In many cases, a CEO transition is methodically choreographed over quarters or even years. Such was the case with Warren Buffett at Berkshire Hathaway (NYSE: BRK.B). That gives analysts and investors time to digest the change and what it may mean for the company’s prospects and its stock.

When a CEO announces an abrupt departure, it often signals they were forced out due to poor performance. There’s no indication anything like that is happening here. Cook has faced criticism for not expanding the legacy of innovation he inherited, but there’s no denying he’s been exceptionally good to AAPL shareholders. Since Steve Jobs’ death in 2011, Apple has grown from a company worth about $300 billion to one worth roughly $4 trillion.

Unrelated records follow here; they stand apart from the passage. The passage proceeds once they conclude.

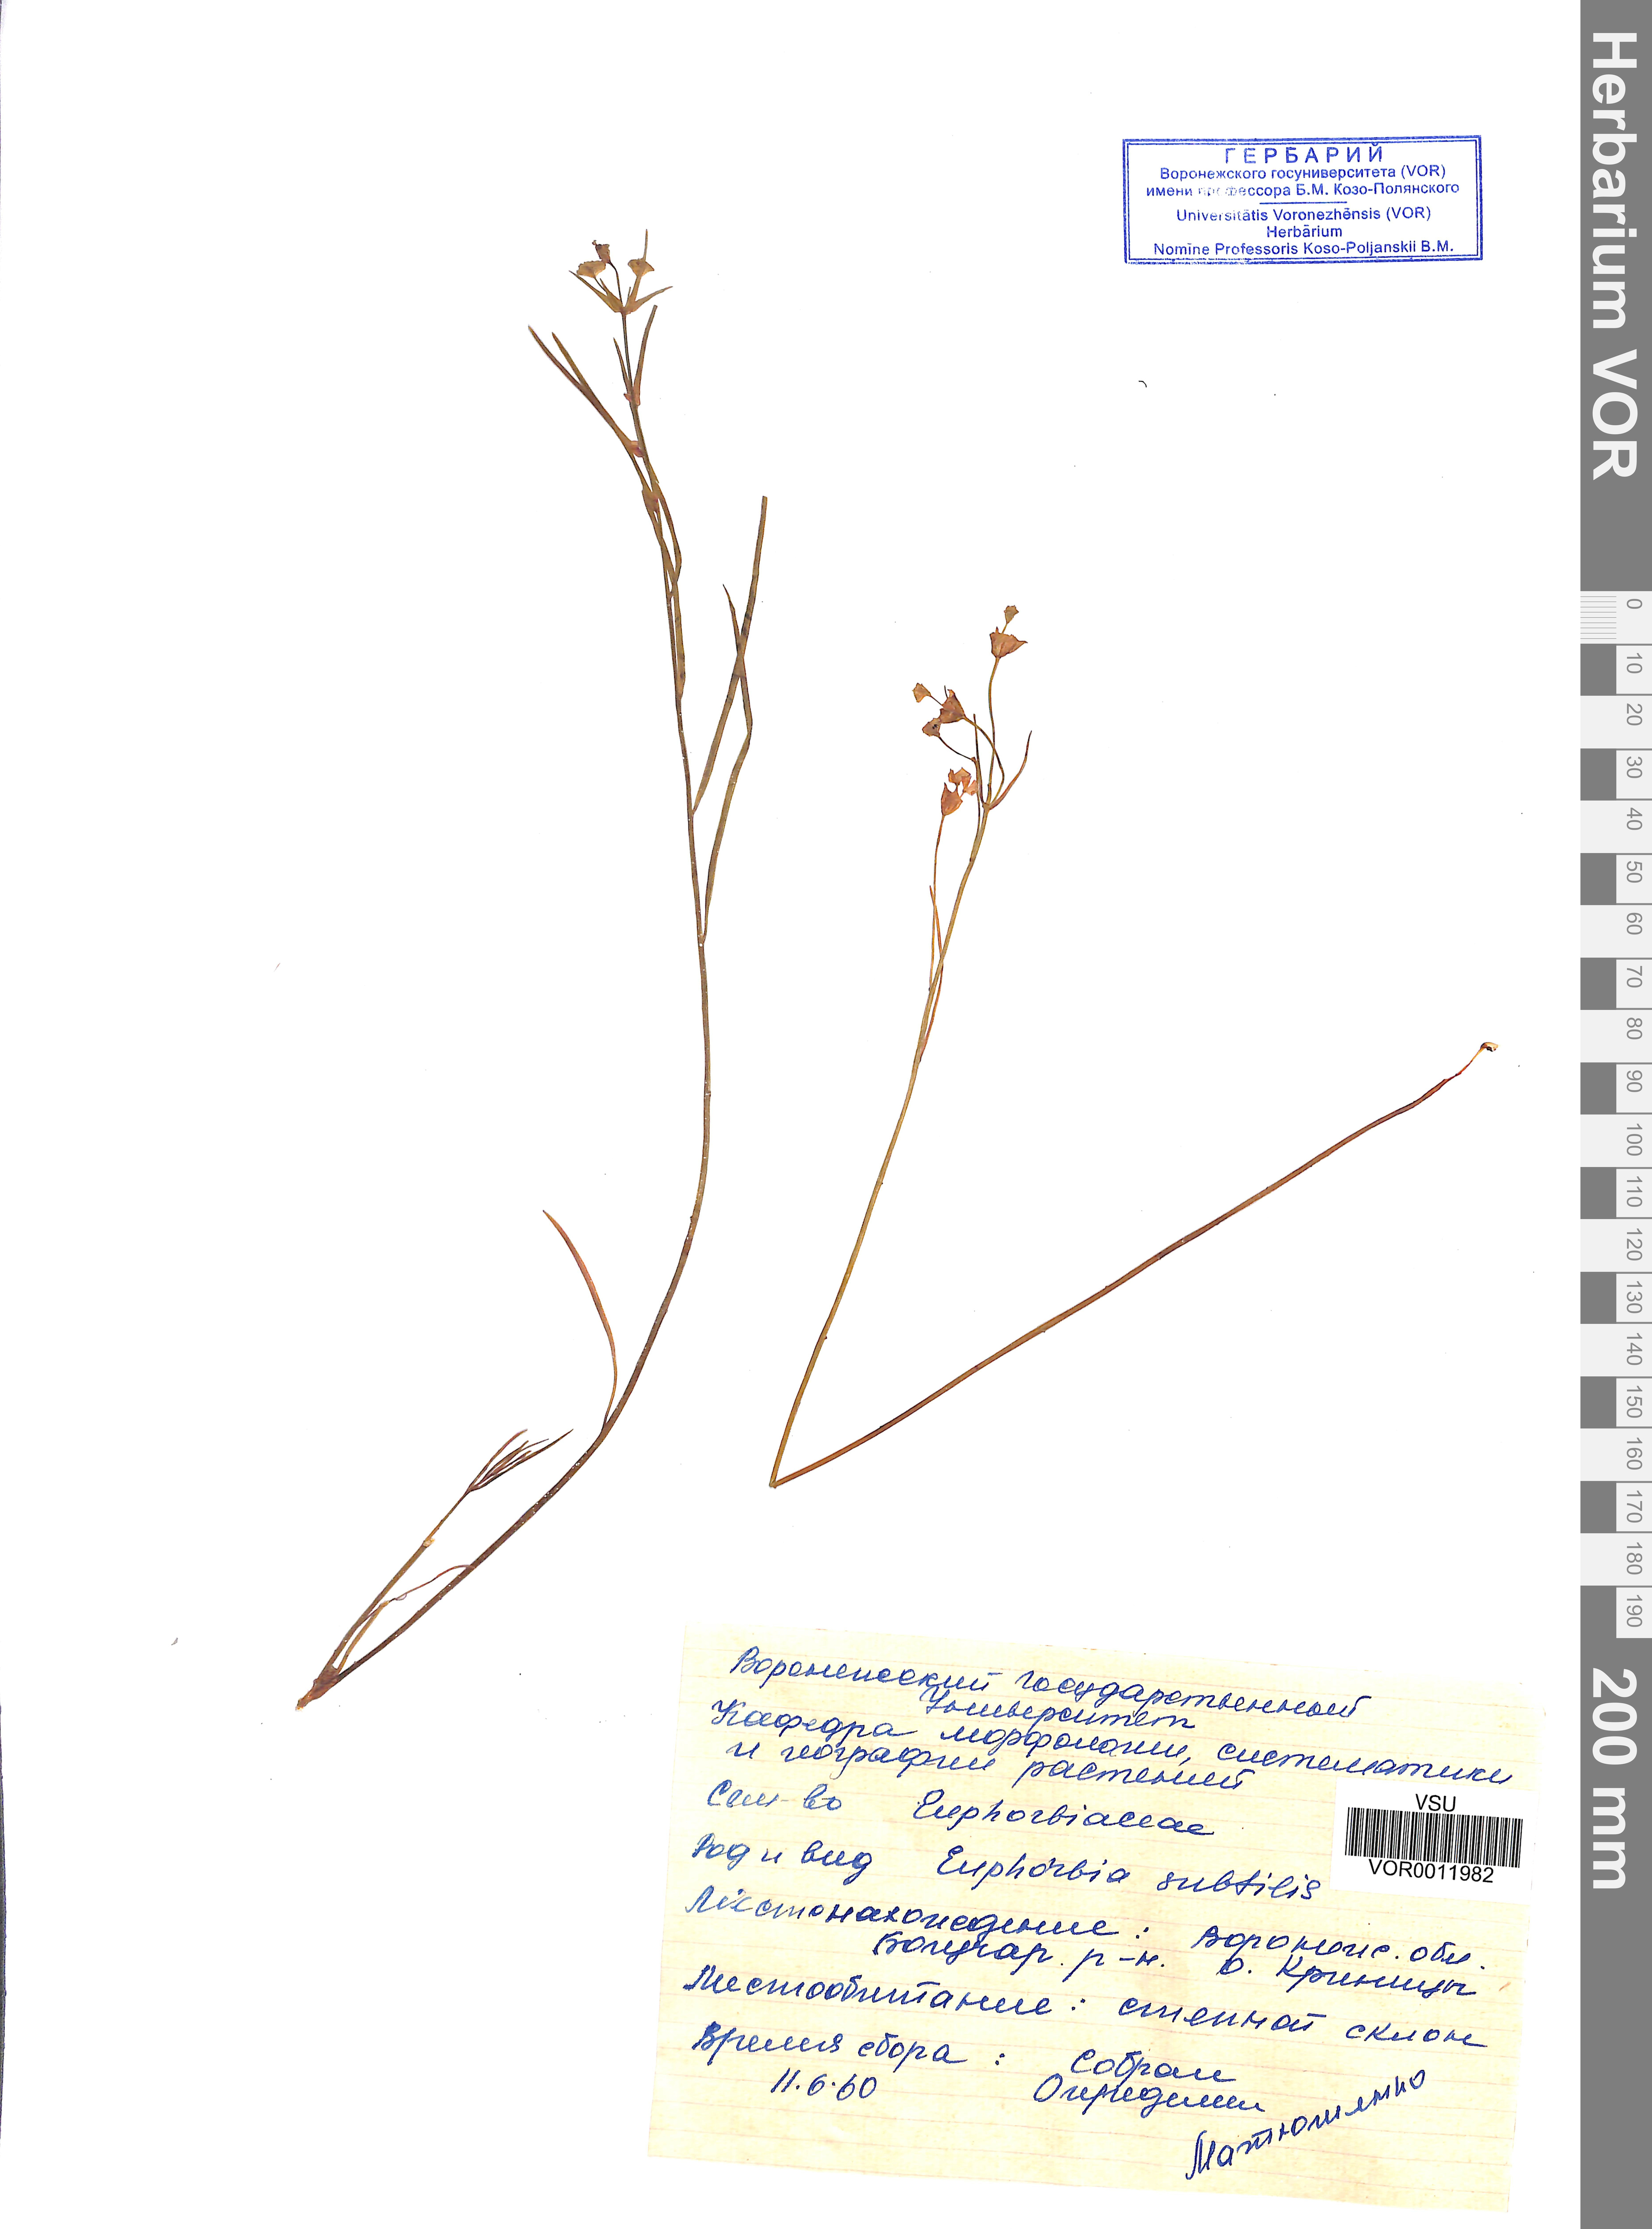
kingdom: Plantae
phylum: Tracheophyta
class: Magnoliopsida
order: Malpighiales
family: Euphorbiaceae
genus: Euphorbia
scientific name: Euphorbia microcarpa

Investors are left to weigh different scenarios for Apple. Here are a few key takeaways.

Why John Ternus?

Ternus is a 25-year Apple veteran who has overseen development of products such as the iPhone Air, the MacBook Neo, AirPods (as hearing aids), and the Mac’s transition to Apple silicon. He has the pedigree to lead what should be viewed more as a transition than a transformation.

He also brings relative youth. At 51, he isn’t a placeholder hire — Apple is likely expecting Ternus to be at the helm for years. That suggests the company will continue to lean into the product side of the business rather than relying solely on services for growth.

Practically, that means Apple will likely double down on custom silicon and breakthrough hardware to reassert its innovation edge. It also points to a renewed competition with pure-play AI semiconductor firms.

What Does This Mean for Apple’s AI Ambitions?

Ternus’ hardware background matters here. Apple has historically taken a hardware-first, device-centric approach to AI, which frustrates some investors who want bolder software plays. That approach makes sense for a company built on devices, even though AI is primarily a software breakthrough.

Apple is therefore unlikely to build a large language model from scratch. Instead, reports suggest the company is exploring new AI-enabled devices such as Siri-enabled smart glasses, a wearable pendant, and AirPods with cameras.

Those product efforts illustrate how Ternus’ appointment shifts decision-making toward product development. Cook’s strength has been operations — scaling the business globally — while Ternus’ strength is designing and shipping hardware.

Apple will also need to articulate an on-device AI strategy that emphasizes user privacy, an area where it can differentiate itself. Analysts think a “Private AI” approach could become a meaningful long-term advantage for Apple.

Cook Is Not Leaving Apple

Crucially, Cook will remain with Apple as executive chairman. That arrangement isn’t unprecedented, but it’s also not typical: new CEOs generally prefer a clean runway without the former CEO remaining as board chairman. In this case, however, it appears to be a deliberate compromise.

Ternus brings a product-centric focus and is young enough to see the transition through. Cook, meanwhile, can continue to manage Apple’s delicate relationships with the United States and China. Recent years have shown those markets pulling Apple in different directions, and the company clearly values Cook’s diplomatic role.